Natural Selection Lacks Foresight

Another reason that organisms are not perfectly adapted to their environments is that the process of natural selection lacks foresight. Natural selection has no way of anticipating the future beyond reacting to the past and the present, nor can it plan ahead by multiple steps. Selection favors changes that are immediately beneficial, not changes that may be useful at some time in the future. What this means is that if a new structure is to arise by natural selection alone, every step along the way must be favored.

To get a sense of just how difficult it can be to evolve major new structures by incremental changes, consider the following challenge. Suppose that we play a game in which we are given an old jalopy and a warehouse full of auto parts. Our goal is to convert the jalopy into a sleek and powerful race car—but there is a catch. Each time we swap even a single part on the car, the rules state that the car has to be in running condition. Worse yet, after each swap, we have to be able to drive the car around a racetrack faster than it could achieve prior to the swap. These requirements certainly restrict our options for how we do the work. We cannot, for example, strip the entire car down and change the whole transmission or the whole engine in one major overhaul. Instead, we have to find a path of gradual changes, switching single bolts and single belts and single pistons one by one, always improving the lap times, and eventually producing the race car.

Natural selection has to do something similar as body plans change and new structures evolve. Those evolutionary changes that arise by natural selection tend to make the organism more fit than it was before the changes took hold. And, of course, natural selection doesn’t have intentionality; it does not have a goal or target “in mind.” We could even say that, in the case of the race car, the player doesn’t know what the parts are or what they do. The player simply tinkers with the car, making little changes, keeping those that make the car faster, discarding those that do not.

Despite these difficulties, this problem is not insurmountable. There may be a sequence of single part swaps that enables the car to go from jalopy to race car, always reducing the lap times. Such swaps may require that some parts of the car change functions. For example, rather than fashioning a spoiler from scratch, we might build it out of another part of the car. Perhaps we might convert the lid of the trunk into a spoiler. Why not? Race cars don’t need a trunk for carrying luggage. Another possibility is that we might add new parts to the jalopy before removing old ones. We could add disc brakes before removing the current drum system. We could even add parts that we would later remove entirely; we could add structural supports to carry the car through some of the intermediate stages, and then remove them later to reduce weight.

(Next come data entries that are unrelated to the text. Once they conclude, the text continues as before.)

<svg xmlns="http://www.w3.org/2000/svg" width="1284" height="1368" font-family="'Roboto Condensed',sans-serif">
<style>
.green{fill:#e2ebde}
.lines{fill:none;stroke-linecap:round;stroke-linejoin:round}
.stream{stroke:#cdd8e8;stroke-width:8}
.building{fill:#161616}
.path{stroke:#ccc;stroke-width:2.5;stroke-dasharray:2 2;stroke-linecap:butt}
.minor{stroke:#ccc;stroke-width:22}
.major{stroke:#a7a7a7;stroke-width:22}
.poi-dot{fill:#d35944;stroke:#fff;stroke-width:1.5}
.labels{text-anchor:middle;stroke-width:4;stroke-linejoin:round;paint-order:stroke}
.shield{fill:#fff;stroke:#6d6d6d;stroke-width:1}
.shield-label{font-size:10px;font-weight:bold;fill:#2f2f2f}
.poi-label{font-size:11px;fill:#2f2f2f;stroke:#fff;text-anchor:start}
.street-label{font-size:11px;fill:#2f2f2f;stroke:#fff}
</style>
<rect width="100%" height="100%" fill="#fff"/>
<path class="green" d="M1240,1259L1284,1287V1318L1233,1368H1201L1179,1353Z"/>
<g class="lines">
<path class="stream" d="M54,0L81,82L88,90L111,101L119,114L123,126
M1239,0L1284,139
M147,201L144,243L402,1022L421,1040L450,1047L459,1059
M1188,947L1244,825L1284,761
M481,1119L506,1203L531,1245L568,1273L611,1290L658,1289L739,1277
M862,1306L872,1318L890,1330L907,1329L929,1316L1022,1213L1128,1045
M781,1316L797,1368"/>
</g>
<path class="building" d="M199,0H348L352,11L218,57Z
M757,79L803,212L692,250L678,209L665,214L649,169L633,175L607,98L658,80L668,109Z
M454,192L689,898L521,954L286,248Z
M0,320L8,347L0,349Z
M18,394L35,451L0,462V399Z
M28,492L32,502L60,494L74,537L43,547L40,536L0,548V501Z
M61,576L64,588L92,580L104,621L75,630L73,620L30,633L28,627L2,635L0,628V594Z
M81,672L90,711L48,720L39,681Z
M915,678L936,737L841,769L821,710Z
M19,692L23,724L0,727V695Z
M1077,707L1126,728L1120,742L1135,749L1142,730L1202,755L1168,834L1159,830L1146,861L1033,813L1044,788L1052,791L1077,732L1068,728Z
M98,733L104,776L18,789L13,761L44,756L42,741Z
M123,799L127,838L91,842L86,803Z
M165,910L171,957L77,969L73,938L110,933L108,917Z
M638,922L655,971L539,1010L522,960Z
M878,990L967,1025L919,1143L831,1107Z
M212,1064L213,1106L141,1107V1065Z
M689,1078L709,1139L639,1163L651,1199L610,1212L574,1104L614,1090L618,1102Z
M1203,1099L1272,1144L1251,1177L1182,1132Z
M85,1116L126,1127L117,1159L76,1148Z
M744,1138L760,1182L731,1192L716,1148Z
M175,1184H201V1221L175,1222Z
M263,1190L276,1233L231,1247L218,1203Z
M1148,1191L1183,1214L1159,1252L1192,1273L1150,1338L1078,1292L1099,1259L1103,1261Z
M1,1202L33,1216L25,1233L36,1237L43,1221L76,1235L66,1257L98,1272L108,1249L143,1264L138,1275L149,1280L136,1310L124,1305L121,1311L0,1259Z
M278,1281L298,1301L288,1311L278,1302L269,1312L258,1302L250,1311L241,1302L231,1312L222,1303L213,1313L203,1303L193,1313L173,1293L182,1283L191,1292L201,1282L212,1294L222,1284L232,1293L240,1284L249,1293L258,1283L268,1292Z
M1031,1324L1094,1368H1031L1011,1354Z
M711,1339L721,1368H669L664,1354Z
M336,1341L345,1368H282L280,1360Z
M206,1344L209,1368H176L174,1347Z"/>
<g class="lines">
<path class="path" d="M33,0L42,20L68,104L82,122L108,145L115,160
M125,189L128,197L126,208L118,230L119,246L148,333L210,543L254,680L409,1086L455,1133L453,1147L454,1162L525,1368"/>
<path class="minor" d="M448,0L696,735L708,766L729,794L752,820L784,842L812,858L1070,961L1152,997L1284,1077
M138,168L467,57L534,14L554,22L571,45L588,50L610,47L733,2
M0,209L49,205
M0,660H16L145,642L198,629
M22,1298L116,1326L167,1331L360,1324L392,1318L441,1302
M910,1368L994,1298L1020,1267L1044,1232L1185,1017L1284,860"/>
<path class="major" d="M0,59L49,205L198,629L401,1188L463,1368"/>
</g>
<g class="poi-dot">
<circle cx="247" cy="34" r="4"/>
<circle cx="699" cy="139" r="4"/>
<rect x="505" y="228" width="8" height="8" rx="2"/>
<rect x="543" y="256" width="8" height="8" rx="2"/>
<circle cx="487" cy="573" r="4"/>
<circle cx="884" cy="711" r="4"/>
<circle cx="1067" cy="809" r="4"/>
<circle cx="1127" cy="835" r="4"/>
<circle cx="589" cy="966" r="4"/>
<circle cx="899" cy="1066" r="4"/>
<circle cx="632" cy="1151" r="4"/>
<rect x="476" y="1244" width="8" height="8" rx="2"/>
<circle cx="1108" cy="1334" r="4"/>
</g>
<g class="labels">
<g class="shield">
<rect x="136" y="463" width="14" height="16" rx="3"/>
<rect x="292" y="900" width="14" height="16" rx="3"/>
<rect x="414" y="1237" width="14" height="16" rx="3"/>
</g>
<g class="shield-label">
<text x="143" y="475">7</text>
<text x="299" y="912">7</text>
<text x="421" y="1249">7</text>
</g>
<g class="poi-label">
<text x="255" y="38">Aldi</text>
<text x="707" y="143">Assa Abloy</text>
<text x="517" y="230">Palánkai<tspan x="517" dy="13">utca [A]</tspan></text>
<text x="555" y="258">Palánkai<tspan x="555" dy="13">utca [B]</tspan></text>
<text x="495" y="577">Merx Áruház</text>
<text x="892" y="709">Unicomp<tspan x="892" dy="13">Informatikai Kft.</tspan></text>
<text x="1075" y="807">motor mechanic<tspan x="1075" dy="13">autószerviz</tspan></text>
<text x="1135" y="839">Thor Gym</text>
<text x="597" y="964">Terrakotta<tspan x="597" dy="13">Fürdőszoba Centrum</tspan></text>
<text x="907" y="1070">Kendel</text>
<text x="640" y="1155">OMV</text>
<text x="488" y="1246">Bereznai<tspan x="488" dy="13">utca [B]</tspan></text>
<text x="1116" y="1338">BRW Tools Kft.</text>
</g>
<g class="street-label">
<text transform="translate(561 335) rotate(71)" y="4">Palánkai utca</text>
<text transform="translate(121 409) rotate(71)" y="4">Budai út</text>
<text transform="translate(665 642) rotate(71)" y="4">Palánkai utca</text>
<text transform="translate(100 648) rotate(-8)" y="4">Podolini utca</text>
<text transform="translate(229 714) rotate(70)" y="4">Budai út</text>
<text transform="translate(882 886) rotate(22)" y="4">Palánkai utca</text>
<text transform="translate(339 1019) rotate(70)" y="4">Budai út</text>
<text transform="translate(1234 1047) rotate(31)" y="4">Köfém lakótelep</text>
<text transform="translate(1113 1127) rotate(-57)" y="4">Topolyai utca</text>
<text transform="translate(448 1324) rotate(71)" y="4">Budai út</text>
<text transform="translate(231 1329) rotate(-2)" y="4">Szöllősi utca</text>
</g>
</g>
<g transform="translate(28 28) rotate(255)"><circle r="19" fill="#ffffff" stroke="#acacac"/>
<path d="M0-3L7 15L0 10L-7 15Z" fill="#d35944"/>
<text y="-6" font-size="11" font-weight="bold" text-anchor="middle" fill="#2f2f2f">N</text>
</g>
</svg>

Natural selection can move along a similar path on the way to evolving new structures. And, of course, natural selection is not the only evolutionary process operating; as we will see in later chapters, genetic drift, genetic hitchhiking, and many other mechanisms also play important roles in determining the direction of evolutionary change. Thus, new structures can arise from a combination of selective and nonselective processes.

We have seen how the process of natural selection requires three components—variation, heritability, and fitness differences. When a trait has been under natural selection for a specific function in a specific population, and that trait serves the same primary function or functions today as it did in the past, we call it an adaptation. Adaptations can be studied both in the wild, as we saw with oldfield mice, guppies, and anole lizards, and in the laboratory, as we discovered in our discussion of cell size and temperature sensitivity in E. coli. Through the use of studies that have ranged from the scale of the molecule to the whole organism, we have also explored various ways that the evolutionary process can lead to complex traits, such as the vertebrate eye and the aldosterone–M receptor pairing both through classic step-by-step adaptation for a specific function and through exaptation. We have also seen that constraints limit the power of selection.

We now shift our emphasis from natural selection and the adaptations it produces to phylogeny and common descent in Chapters 4 and 5.